6. O conceito legal de incorporador está no artigo 29 da Lei 4.591/64 “ Considera-se incorporador a pessoa física ou jurídica, comerciante, ou não que, embora não efetuando a construção, compromisse ou efetive a venda de frações ideais de terreno objetivando a vinculação de tais frações a unidades autônomas, em edificações a serem construídas ou em construção sob regime condominial, ou que meramente aceite propostas para efetivação de tais transações, coordenando e levando a termo a incorporação e responsabilizando-se, conforme o caso, pela entrega, a certo prazo, preço e determinadas condições, das obras concluídas”.

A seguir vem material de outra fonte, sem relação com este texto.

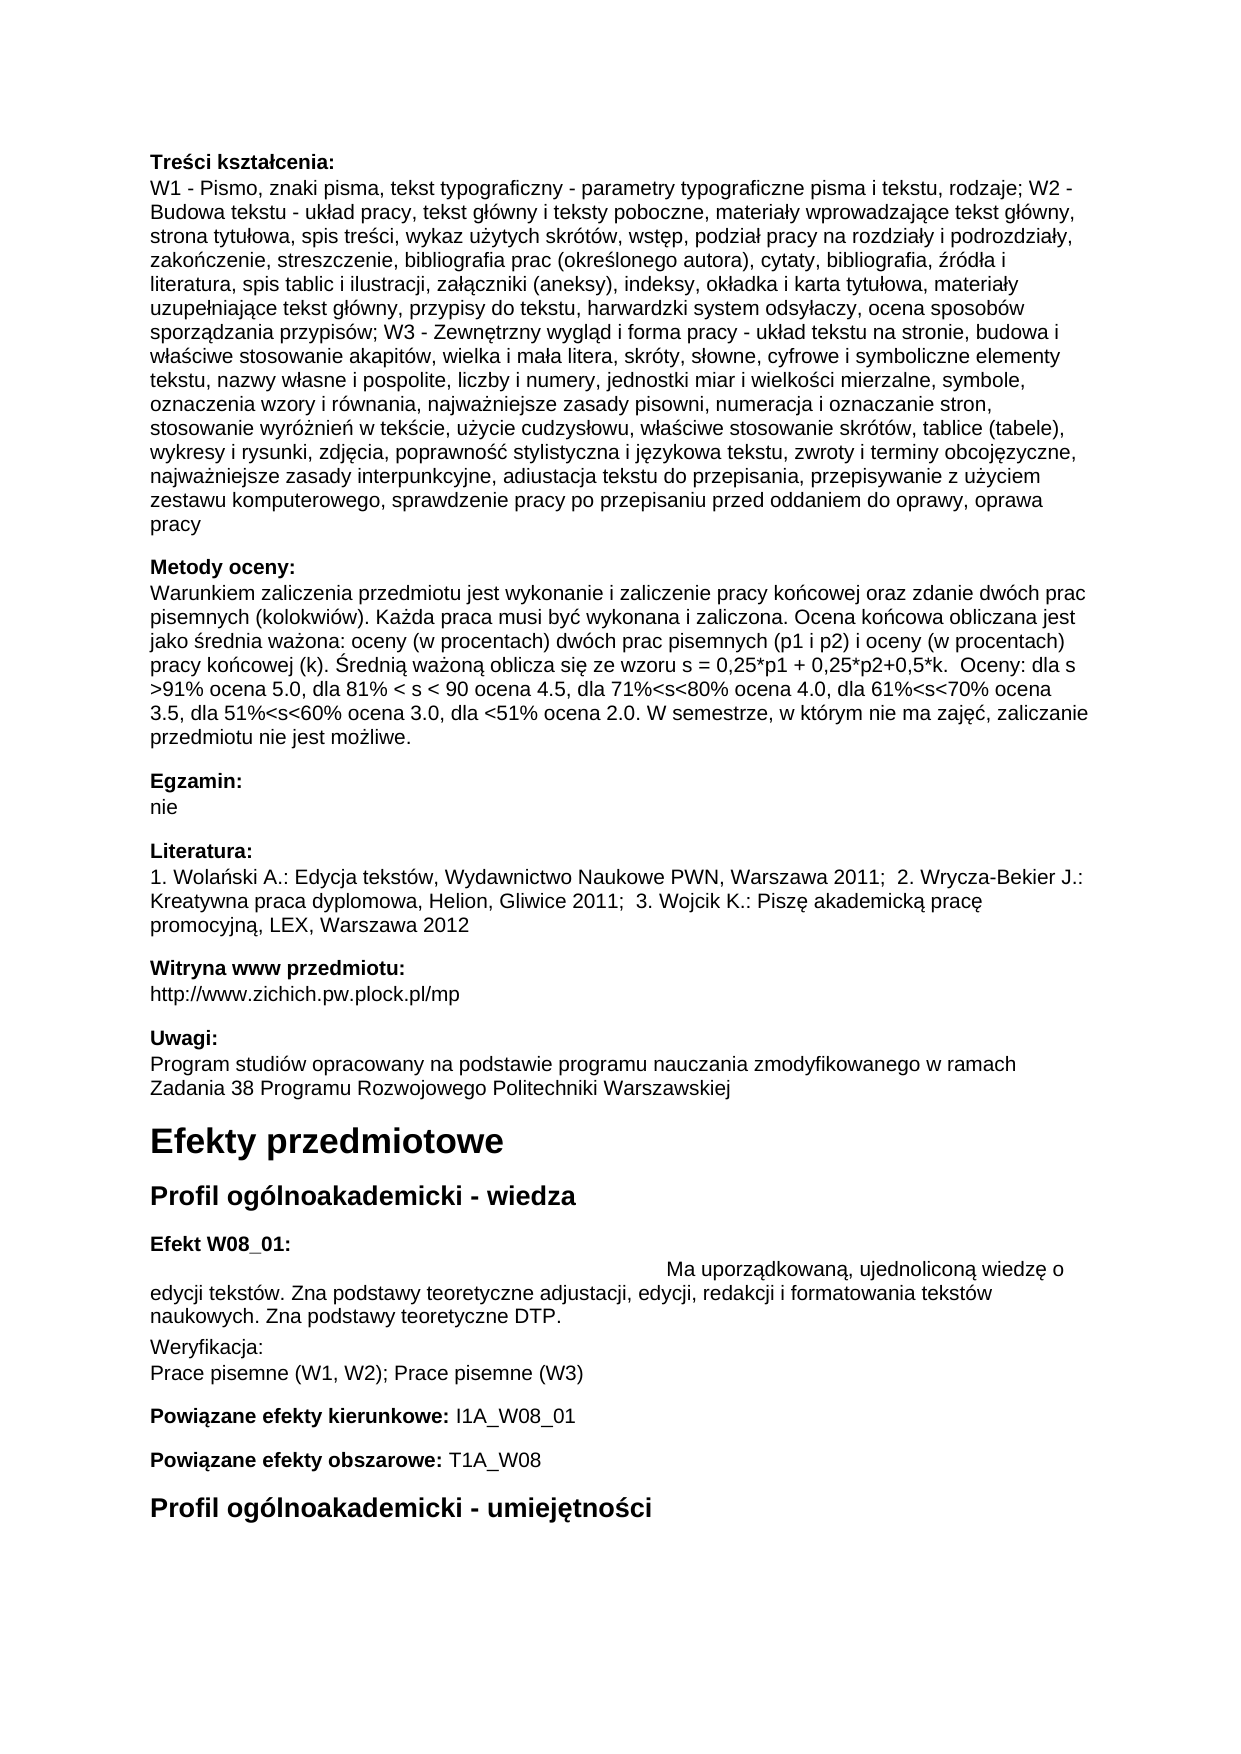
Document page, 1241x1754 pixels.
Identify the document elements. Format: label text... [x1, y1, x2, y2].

subtitle Efekty przedmiotowe [150, 1120, 1090, 1161]
text Ma uporządkowaną, ujednoliconą wiedzę o edycji tekstów. Zna podstawy teoretyczne adjustacji, edycji, redakcji i formatowania tekstów naukowych. Zna podstawy teoretyczne DTP. [150, 1256, 1090, 1328]
text nie [150, 795, 1090, 819]
text Efekt W08_01: [150, 1231, 1090, 1255]
text 1. Wolański A.: Edycja tekstów, Wydawnictwo Naukowe PWN, Warszawa 2011; 2. Wrycza-Bekier J.: Kreatywna praca dyplomowa, Helion, Gliwice 2011; 3. Wojcik K.: Piszę akademicką pracę promocyjną, LEX, Warszawa 2012 [150, 864, 1090, 936]
text W1 - Pismo, znaki pisma, tekst typograficzny - parametry typograficzne pisma i tekstu, rodzaje; W2 - Budowa tekstu - układ pracy, tekst główny i teksty poboczne, materiały wprowadzające tekst główny, strona tytułowa, spis treści, wykaz użytych skrótów, wstęp, podział pracy na rozdziały i podrozdziały, zakończenie, streszczenie, bibliografia prac (określonego autora), cytaty, bibliografia, źródła i literatura, spis tablic i ilustracji, załączniki (aneksy), indeksy, okładka i karta tytułowa, materiały uzupełniające tekst główny, przypisy do tekstu, harwardzki system odsyłaczy, ocena sposobów sporządzania przypisów; W3 - Zewnętrzny wygląd i forma pracy - układ tekstu na stronie, budowa i właściwe stosowanie akapitów, wielka i mała litera, skróty, słowne, cyfrowe i symboliczne elementy tekstu, nazwy własne i pospolite, liczby i numery, jednostki miar i wielkości mierzalne, symbole, oznaczenia wzory i równania, najważniejsze zasady pisowni, numeracja i oznaczanie stron, stosowanie wyróżnień w tekście, użycie cudzysłowu, właściwe stosowanie skrótów, tablice (tabele), wykresy i rysunki, zdjęcia, poprawność stylistyczna i językowa tekstu, zwroty i terminy obcojęzyczne, najważniejsze zasady interpunkcyjne, adiustacja tekstu do przepisania, przepisywanie z użyciem zestawu komputerowego, sprawdzenie pracy po przepisaniu przed oddaniem do oprawy, oprawa pracy [150, 176, 1090, 535]
text http://www.zichich.pw.plock.pl/mp [150, 982, 1090, 1006]
text Weryfikacja: [150, 1334, 1090, 1358]
text Program studiów opracowany na podstawie programu nauczania zmodyfikowanego w ramach Zadania 38 Programu Rozwojowego Politechniki Warszawskiej [150, 1052, 1090, 1100]
text Prace pisemne (W1, W2); Prace pisemne (W3) [150, 1361, 1090, 1384]
text Warunkiem zaliczenia przedmiotu jest wykonanie i zaliczenie pracy końcowej oraz zdanie dwóch prac pisemnych (kolokwiów). Każda praca musi być wykonana i zaliczona. Ocena końcowa obliczana jest jako średnia ważona: oceny (w procentach) dwóch prac pisemnych (p1 i p2) i oceny (w procentach) pracy końcowej (k). Średnią ważoną oblicza się ze wzoru s = 0,25*p1 + 0,25*p2+0,5*k. Oceny: dla s >91% ocena 5.0, dla 81% < s < 90 ocena 4.5, dla 71%<s<80% ocena 4.0, dla 61%<s<70% ocena 3.5, dla 51%<s<60% ocena 3.0, dla <51% ocena 2.0. W semestrze, w którym nie ma zajęć, zaliczanie przedmiotu nie jest możliwe. [150, 581, 1090, 749]
text Literatura: [150, 838, 1090, 862]
text Metody oceny: [150, 555, 1090, 579]
text Powiązane efekty kierunkowe: I1A_W08_01 [150, 1404, 1090, 1428]
text Treści kształcenia: [150, 150, 1090, 174]
subtitle Profil ogólnoakademicki - umiejętności [150, 1492, 1090, 1523]
text Powiązane efekty obszarowe: T1A_W08 [150, 1448, 1090, 1472]
text Uwagi: [150, 1026, 1090, 1050]
text Egzamin: [150, 769, 1090, 793]
subtitle Profil ogólnoakademicki - wiedza [150, 1180, 1090, 1212]
text Witryna www przedmiotu: [150, 956, 1090, 980]
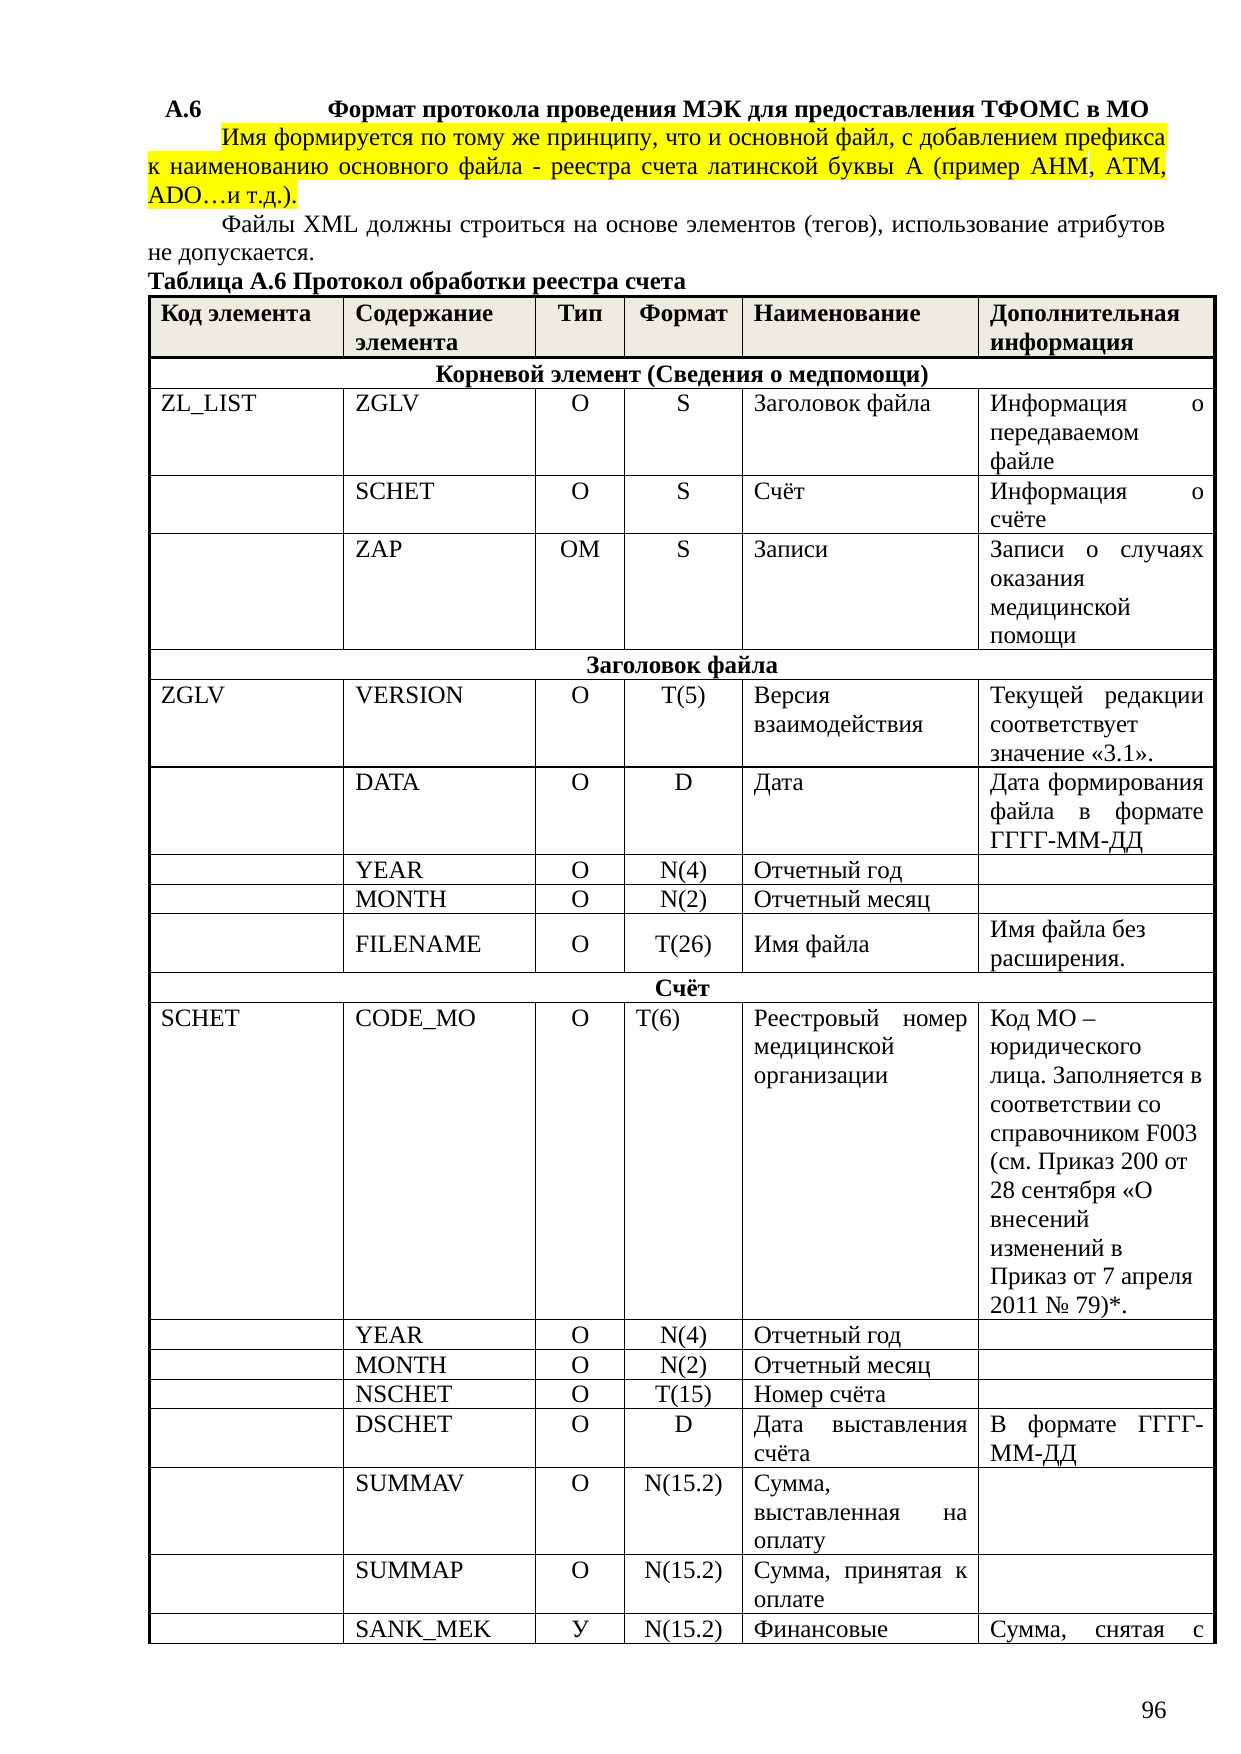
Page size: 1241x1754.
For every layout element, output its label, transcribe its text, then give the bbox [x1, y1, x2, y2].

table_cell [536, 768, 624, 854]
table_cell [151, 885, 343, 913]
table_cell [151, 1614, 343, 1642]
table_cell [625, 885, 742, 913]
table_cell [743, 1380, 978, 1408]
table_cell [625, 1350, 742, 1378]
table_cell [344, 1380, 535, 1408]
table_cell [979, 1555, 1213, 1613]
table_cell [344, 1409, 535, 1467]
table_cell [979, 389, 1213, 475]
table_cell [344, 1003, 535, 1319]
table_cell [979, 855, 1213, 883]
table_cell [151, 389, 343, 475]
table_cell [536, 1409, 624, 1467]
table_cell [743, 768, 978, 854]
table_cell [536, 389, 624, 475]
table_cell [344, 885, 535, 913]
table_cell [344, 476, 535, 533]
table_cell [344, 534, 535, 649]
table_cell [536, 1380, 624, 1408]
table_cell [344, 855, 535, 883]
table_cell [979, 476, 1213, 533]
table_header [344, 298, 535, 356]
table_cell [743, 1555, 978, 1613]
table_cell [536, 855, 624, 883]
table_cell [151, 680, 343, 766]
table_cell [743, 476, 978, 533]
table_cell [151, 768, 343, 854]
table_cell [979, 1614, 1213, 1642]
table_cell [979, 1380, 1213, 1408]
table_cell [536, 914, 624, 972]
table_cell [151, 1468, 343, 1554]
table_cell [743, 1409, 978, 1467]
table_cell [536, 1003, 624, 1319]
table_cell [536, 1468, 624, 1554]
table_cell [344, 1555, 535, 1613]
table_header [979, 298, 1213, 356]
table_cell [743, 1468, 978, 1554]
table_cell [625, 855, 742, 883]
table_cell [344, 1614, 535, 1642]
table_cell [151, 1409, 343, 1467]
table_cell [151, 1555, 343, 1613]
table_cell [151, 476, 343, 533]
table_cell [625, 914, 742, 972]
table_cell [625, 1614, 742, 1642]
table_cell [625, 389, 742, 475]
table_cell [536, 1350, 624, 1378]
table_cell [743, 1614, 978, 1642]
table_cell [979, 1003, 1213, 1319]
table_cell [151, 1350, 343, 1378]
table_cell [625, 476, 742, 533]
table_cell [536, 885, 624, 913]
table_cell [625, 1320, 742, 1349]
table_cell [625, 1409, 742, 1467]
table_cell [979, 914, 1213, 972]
list Таблица А.6 Протокол обработки реестра счета [148, 266, 1167, 295]
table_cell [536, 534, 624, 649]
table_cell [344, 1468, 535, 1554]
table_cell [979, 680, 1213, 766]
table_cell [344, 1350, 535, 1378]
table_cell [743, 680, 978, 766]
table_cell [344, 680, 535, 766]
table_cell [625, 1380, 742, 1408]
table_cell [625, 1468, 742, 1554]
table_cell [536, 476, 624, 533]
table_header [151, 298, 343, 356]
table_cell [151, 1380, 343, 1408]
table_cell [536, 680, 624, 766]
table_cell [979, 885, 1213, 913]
text Имя формируется по тому же принципу, что и основной файл, с добавлением префикса к наименованию основного файла - реестра счета латинской буквы A (пример AHM, ATM, ADO…и т.д.). [148, 122, 1167, 151]
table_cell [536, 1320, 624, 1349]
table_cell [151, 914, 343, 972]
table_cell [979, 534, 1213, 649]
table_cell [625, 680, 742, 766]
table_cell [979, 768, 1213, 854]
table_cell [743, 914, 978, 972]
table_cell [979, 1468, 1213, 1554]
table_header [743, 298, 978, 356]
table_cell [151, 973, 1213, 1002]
text Файлы XML должны строиться на основе элементов (тегов), использование атрибутов не допускается. [148, 209, 1167, 266]
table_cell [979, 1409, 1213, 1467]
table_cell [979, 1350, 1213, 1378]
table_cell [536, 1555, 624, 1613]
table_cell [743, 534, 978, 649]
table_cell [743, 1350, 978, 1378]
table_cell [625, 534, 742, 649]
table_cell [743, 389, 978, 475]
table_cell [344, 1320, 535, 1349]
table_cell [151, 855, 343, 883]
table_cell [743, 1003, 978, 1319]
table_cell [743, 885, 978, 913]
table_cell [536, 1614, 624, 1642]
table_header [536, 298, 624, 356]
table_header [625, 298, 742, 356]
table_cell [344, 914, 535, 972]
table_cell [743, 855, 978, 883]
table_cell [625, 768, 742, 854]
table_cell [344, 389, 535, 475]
text Имя формируется по тому же принципу, что и основной файл, с добавлением префикса к наименованию основного файла - реестра счета латинской буквы A (пример AHM, ATM, ADO…и т.д.). [297, 151, 1167, 209]
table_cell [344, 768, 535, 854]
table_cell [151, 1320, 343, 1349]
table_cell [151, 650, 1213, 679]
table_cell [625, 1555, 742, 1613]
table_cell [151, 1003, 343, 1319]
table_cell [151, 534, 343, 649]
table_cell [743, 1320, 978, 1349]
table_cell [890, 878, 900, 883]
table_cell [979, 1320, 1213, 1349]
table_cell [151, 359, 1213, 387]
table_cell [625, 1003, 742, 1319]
text Формат протокола проведения МЭК для предоставления ТФОМС в МО [148, 94, 1167, 122]
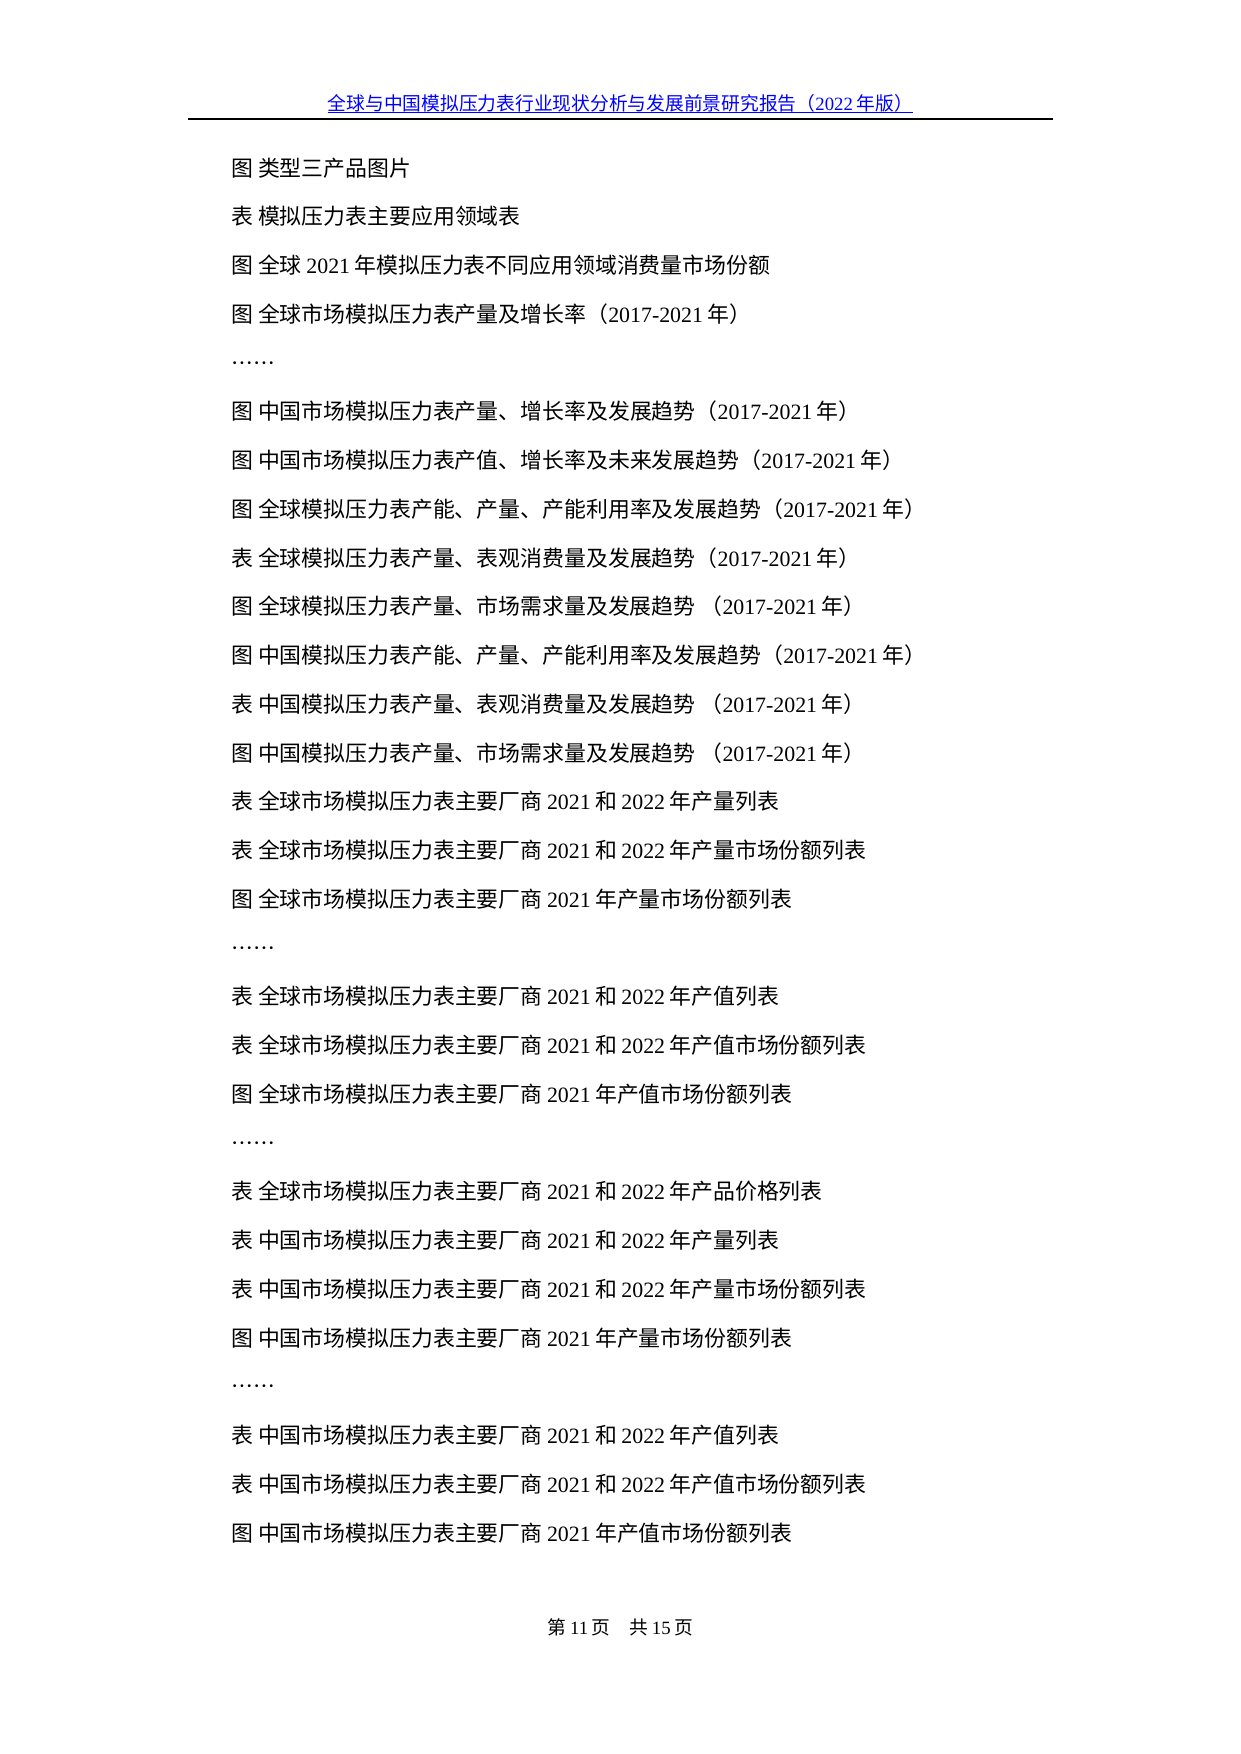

7. Art 32 da Lei 4.591/64 - o incorporador somente poderá negociar sobre unidades autônomas após ter arquivado, no cartório competente de Registro de Imóveis, os seguintes documentos:

a) título de propriedade de terreno, ou de promessa, irrevogável e irretratável, de compra e venda ou de cessão de direitos ou de permuta do qual conste cláusula de imissão na posse do imóvel, não haja estipulações impeditivas de sua alienação em frações ideais e inclua consentimento para demolição e construção, devidamente registrado;

b) certidões negativas de impostos federais, estaduais e municipais, de protesto de títulos de ações cíveis e criminais e de ônus reais relativamente ao imóvel, aos alienantes do terreno e ao incorporador;

c) histórico dos títulos de propriedade do imóvel, abrangendo os últimos 20 anos, acompanhado de certidão dos respectivos registros;

d) projeto de construção devidamente aprovado pelas autoridades competentes;

e) cálculo das áreas das edificações, discriminando, além da global, a das partes comuns, e indicando, cada tipo de unidade a respectiva metragem de área construída;

f) certidão negativa de débito para com a Previdência Social, quando o titular de direitos sobre o terreno for responsável pela arrecadação das respectivas contribuições;

g) memorial descritivo das especificações da obra projetada, segundo modelo a que se refere o inciso IV, do art. 53, desta Lei;

h) avaliação do custo global da obra, atualizada à data do arquivamento, calculada de acordo com a norma do inciso III, do art. 53 com base nos custos unitários referidos no art. 54, discriminando-se, também, o custo de construção de cada unidade, devidamente autenticada pelo profissional responsável pela obra;

i) discriminação das frações ideais de terreno com as unidades autônomas que a elas corresponderão;

j) minuta da futura Convenção de condomínio que regerá a edificação ou o conjunto de edificações;

l) declaração em que se defina a parcela do preço de que trata o inciso II, do art. 39;

m) certidão do instrumento público de mandato, referido no § 1º do artigo 31;

n) declaração expressa em que se fixe, se houver, o prazo de carência (art. 34);

o) atestado de idoneidade financeira, fornecido por estabelecimento de crédito que opere no País há mais de cinco anos.

8. Segundo Mário Pazutti Mezzari, in Condomínio e Incorporação Imobiliária no Registro de Imóveis, Porto Alegre : Livraria do Advogado Editora, 1996, p. 107, “ O registro da incorporação imobiliária é ato complexo, que exige do registrador um exame acurado de toda a documentação e pressupõe uma análise de nuances que escapem ao primeiro enfoque”.

9. Segundo Walter Ceneviva, in Lei dos Registros Públicos Comentada, São Paulo : Saraiva, 2002, p. 549, “Nas hipóteses em que não seja exigível o arquivamento do memorial de incorporação (§1º), a afetação será definida, em qualquer fase da construção, em instrumento, público ou particular, de instituição de condomínio, nos termos e com as discriminações de que tratam os arts. 7º e 8º”.